Les conséquences sociales de cette crise financière commencent à peine à faire surface. Et pourtant, elles risquent d’être terribles. Régimes de retraite amoindris ou évanouis. Ralentissement économique et chômage. Dislocations industrielles. Hypothèques menacées et maisons reprises par les banques. Emprunts plus difficiles ou carrément inatteignables. Sans parler des salaires et programmes sociaux que les grands maîtres de l’économie voudront sabrer pour payer les programmes de sauvetage des banques. L’affaiblissement du pouvoir d’achat des classes populaires risque de prolonger le marasme économique.

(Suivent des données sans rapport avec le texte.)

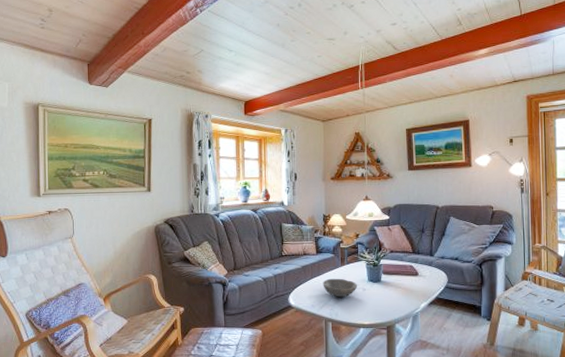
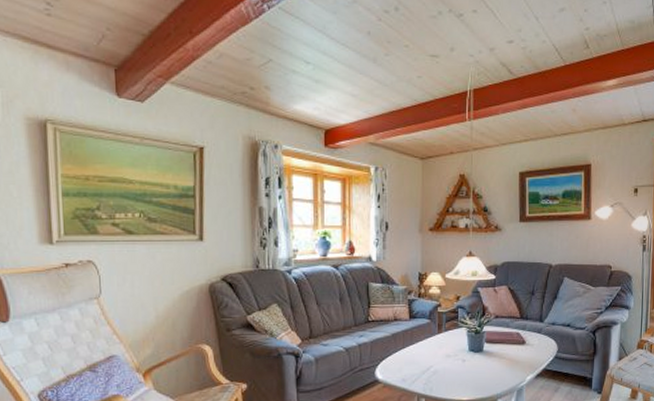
bowl: present [323,278,357,297] -> none [416,347,456,369]

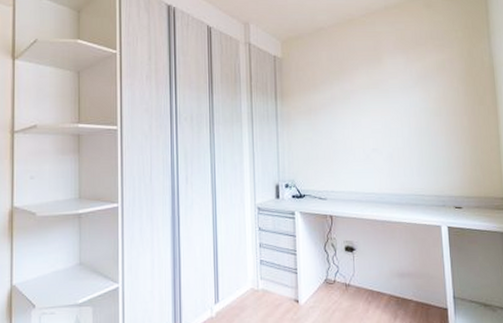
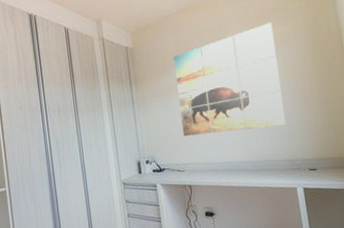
wall art: none [324,49,435,161] -> present [173,22,286,137]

Déjà, les économistes spéculent sur la longueur et la gravité de la crise : récession ou dépression ? Un an ou deux ? Chômage massif ou difficultés conjoncturelles ?

Ce qui est évident, c’est que le néo-libéralisme est au bout du rouleau ; que l’intervention étatique dans l’économie, les nationalisations et la régulation sont de retour. S’agit-il pour autant d’une défaite du capitalisme comme titrait le Wall Street Journal dernièrement ? D’une forme de capitalisme, oui. Du système lui-même, non. Car le capitalisme "régulé" par l’état reste prédateur, anti-écologique et porteur de guerres. Par contre, une brèche idéologique s’ouvre. Aux socialistes d’en profiter pour avancer, non seulement des programmes de luttes et des réformes immédiates, mais aussi le besoin vital d’une rupture fondamentale avec ce système en crise.


Pour la déclaration de Dominique Strauss-Kahn, directeur général du FMI, voir le site web Le point www.lepoint.fr/actualites-economie/
le-pic-de-la-crise-peut-etre-derriere-nous-selon-le-fmi/916/0/281981


[1FMI, Rapport sur la stabilité financière dans le monde, Résumé analytique, pg VII et VIII), oct. 2008.

[2Voir The Gazette du 19 sept. 2008, "Hedge Funds Could Be The Next Victim".

[3Voir le siteweb Le Point ,13/10/08 "L’Europe annonce ses chiffres : près de 1.700 milliards pour les banques".